Supplied material Block Start
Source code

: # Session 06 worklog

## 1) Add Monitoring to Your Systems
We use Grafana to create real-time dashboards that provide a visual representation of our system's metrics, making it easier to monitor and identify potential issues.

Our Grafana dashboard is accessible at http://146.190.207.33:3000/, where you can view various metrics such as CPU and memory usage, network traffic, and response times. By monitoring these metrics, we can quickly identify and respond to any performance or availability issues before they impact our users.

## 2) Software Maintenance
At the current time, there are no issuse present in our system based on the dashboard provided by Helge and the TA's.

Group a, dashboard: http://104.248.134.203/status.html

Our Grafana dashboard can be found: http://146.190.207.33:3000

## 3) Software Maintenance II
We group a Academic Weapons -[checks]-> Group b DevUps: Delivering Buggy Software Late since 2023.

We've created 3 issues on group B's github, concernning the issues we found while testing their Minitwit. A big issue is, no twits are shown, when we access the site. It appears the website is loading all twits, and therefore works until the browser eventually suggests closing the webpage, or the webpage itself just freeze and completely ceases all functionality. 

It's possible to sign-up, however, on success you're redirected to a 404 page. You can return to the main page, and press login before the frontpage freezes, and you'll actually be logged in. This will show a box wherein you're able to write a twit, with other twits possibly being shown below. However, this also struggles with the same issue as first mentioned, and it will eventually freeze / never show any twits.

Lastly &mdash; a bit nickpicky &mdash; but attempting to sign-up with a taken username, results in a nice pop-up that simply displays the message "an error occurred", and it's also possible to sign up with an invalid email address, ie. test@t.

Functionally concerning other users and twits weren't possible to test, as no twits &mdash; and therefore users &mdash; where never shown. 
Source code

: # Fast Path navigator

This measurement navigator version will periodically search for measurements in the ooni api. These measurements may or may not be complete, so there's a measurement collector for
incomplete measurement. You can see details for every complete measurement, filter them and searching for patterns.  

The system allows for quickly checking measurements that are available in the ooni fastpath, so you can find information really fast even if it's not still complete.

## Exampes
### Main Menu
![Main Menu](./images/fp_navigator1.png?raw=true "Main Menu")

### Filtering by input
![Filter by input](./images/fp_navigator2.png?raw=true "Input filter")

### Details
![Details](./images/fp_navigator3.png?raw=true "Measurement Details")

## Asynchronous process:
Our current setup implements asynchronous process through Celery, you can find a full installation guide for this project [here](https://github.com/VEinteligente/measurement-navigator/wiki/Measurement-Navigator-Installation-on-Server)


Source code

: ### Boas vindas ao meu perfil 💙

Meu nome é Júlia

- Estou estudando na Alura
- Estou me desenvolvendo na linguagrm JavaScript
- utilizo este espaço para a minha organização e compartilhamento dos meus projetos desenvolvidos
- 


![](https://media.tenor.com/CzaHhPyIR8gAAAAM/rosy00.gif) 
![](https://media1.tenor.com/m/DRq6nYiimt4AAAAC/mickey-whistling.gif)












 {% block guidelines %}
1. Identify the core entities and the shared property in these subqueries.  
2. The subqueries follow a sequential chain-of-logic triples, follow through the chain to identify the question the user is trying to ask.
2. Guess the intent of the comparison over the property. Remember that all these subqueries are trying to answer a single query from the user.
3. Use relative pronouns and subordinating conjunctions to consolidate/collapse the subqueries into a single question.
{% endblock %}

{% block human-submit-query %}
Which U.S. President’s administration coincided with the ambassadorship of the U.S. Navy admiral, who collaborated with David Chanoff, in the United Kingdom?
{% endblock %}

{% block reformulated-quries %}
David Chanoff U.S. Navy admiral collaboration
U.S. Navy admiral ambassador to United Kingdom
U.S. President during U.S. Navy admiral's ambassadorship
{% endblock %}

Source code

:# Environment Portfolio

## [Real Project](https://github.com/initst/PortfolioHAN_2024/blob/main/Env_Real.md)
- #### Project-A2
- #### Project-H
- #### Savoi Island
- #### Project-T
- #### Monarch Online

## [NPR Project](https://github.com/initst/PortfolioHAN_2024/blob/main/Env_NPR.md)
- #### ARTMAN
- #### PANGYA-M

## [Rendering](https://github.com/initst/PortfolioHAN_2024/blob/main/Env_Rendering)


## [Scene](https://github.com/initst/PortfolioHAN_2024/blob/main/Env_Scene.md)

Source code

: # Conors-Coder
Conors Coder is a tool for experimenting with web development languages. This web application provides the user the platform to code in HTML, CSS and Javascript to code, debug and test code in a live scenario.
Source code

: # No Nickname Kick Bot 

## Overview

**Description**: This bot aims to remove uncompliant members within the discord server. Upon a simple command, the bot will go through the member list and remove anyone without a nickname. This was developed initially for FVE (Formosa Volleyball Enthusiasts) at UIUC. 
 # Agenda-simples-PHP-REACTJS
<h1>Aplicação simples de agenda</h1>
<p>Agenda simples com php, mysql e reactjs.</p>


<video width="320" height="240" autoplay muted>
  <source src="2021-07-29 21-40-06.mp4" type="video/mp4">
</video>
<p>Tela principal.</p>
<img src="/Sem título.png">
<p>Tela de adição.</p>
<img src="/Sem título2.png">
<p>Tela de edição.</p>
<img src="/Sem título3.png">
Supplied material Block End
> **Exercise**:
Copy the listing above word for word, from its first line through its last.

> **Expected output**:
Source code

: # Session 06 worklog

## 1) Add Monitoring to Your Systems
We use Grafana to create real-time dashboards that provide a visual representation of our system's metrics, making it easier to monitor and identify potential issues.

Our Grafana dashboard is accessible at http://146.190.207.33:3000/, where you can view various metrics such as CPU and memory usage, network traffic, and response times. By monitoring these metrics, we can quickly identify and respond to any performance or availability issues before they impact our users.

## 2) Software Maintenance
At the current time, there are no issuse present in our system based on the dashboard provided by Helge and the TA's.

Group a, dashboard: http://104.248.134.203/status.html

Our Grafana dashboard can be found: http://146.190.207.33:3000

## 3) Software Maintenance II
We group a Academic Weapons -[checks]-> Group b DevUps: Delivering Buggy Software Late since 2023.

We've created 3 issues on group B's github, concernning the issues we found while testing their Minitwit. A big issue is, no twits are shown, when we access the site. It appears the website is loading all twits, and therefore works until the browser eventually suggests closing the webpage, or the webpage itself just freeze and completely ceases all functionality. 

It's possible to sign-up, however, on success you're redirected to a 404 page. You can return to the main page, and press login before the frontpage freezes, and you'll actually be logged in. This will show a box wherein you're able to write a twit, with other twits possibly being shown below. However, this also struggles with the same issue as first mentioned, and it will eventually freeze / never show any twits.

Lastly &mdash; a bit nickpicky &mdash; but attempting to sign-up with a taken username, results in a nice pop-up that simply displays the message "an error occurred", and it's also possible to sign up with an invalid email address, ie. test@t.

Functionally concerning other users and twits weren't possible to test, as no twits &mdash; and therefore users &mdash; where never shown. 
Source code

: # Fast Path navigator

This measurement navigator version will periodically search for measurements in the ooni api. These measurements may or may not be complete, so there's a measurement collector for
incomplete measurement. You can see details for every complete measurement, filter them and searching for patterns.  

The system allows for quickly checking measurements that are available in the ooni fastpath, so you can find information really fast even if it's not still complete.

## Exampes
### Main Menu
![Main Menu](./images/fp_navigator1.png?raw=true "Main Menu")

### Filtering by input
![Filter by input](./images/fp_navigator2.png?raw=true "Input filter")

### Details
![Details](./images/fp_navigator3.png?raw=true "Measurement Details")

## Asynchronous process:
Our current setup implements asynchronous process through Celery, you can find a full installation guide for this project [here](https://github.com/VEinteligente/measurement-navigator/wiki/Measurement-Navigator-Installation-on-Server)


Source code

: ### Boas vindas ao meu perfil 💙

Meu nome é Júlia

- Estou estudando na Alura
- Estou me desenvolvendo na linguagrm JavaScript
- utilizo este espaço para a minha organização e compartilhamento dos meus projetos desenvolvidos
- 


![](https://media.tenor.com/CzaHhPyIR8gAAAAM/rosy00.gif) 
![](https://media1.tenor.com/m/DRq6nYiimt4AAAAC/mickey-whistling.gif)












 {% block guidelines %}
1. Identify the core entities and the shared property in these subqueries.  
2. The subqueries follow a sequential chain-of-logic triples, follow through the chain to identify the question the user is trying to ask.
2. Guess the intent of the comparison over the property. Remember that all these subqueries are trying to answer a single query from the user.
3. Use relative pronouns and subordinating conjunctions to consolidate/collapse the subqueries into a single question.
{% endblock %}

{% block human-submit-query %}
Which U.S. President’s administration coincided with the ambassadorship of the U.S. Navy admiral, who collaborated with David Chanoff, in the United Kingdom?
{% endblock %}

{% block reformulated-quries %}
David Chanoff U.S. Navy admiral collaboration
U.S. Navy admiral ambassador to United Kingdom
U.S. President during U.S. Navy admiral's ambassadorship
{% endblock %}

Source code

:# Environment Portfolio

## [Real Project](https://github.com/initst/PortfolioHAN_2024/blob/main/Env_Real.md)
- #### Project-A2
- #### Project-H
- #### Savoi Island
- #### Project-T
- #### Monarch Online

## [NPR Project](https://github.com/initst/PortfolioHAN_2024/blob/main/Env_NPR.md)
- #### ARTMAN
- #### PANGYA-M

## [Rendering](https://github.com/initst/PortfolioHAN_2024/blob/main/Env_Rendering)


## [Scene](https://github.com/initst/PortfolioHAN_2024/blob/main/Env_Scene.md)

Source code

: # Conors-Coder
Conors Coder is a tool for experimenting with web development languages. This web application provides the user the platform to code in HTML, CSS and Javascript to code, debug and test code in a live scenario.
Source code

: # No Nickname Kick Bot 

## Overview

**Description**: This bot aims to remove uncompliant members within the discord server. Upon a simple command, the bot will go through the member list and remove anyone without a nickname. This was developed initially for FVE (Formosa Volleyball Enthusiasts) at UIUC. 
 # Agenda-simples-PHP-REACTJS
<h1>Aplicação simples de agenda</h1>
<p>Agenda simples com php, mysql e reactjs.</p>


<video width="320" height="240" autoplay muted>
  <source src="2021-07-29 21-40-06.mp4" type="video/mp4">
</video>
<p>Tela principal.</p>
<img src="/Sem título.png">
<p>Tela de adição.</p>
<img src="/Sem título2.png">
<p>Tela de edição.</p>
<img src="/Sem título3.png">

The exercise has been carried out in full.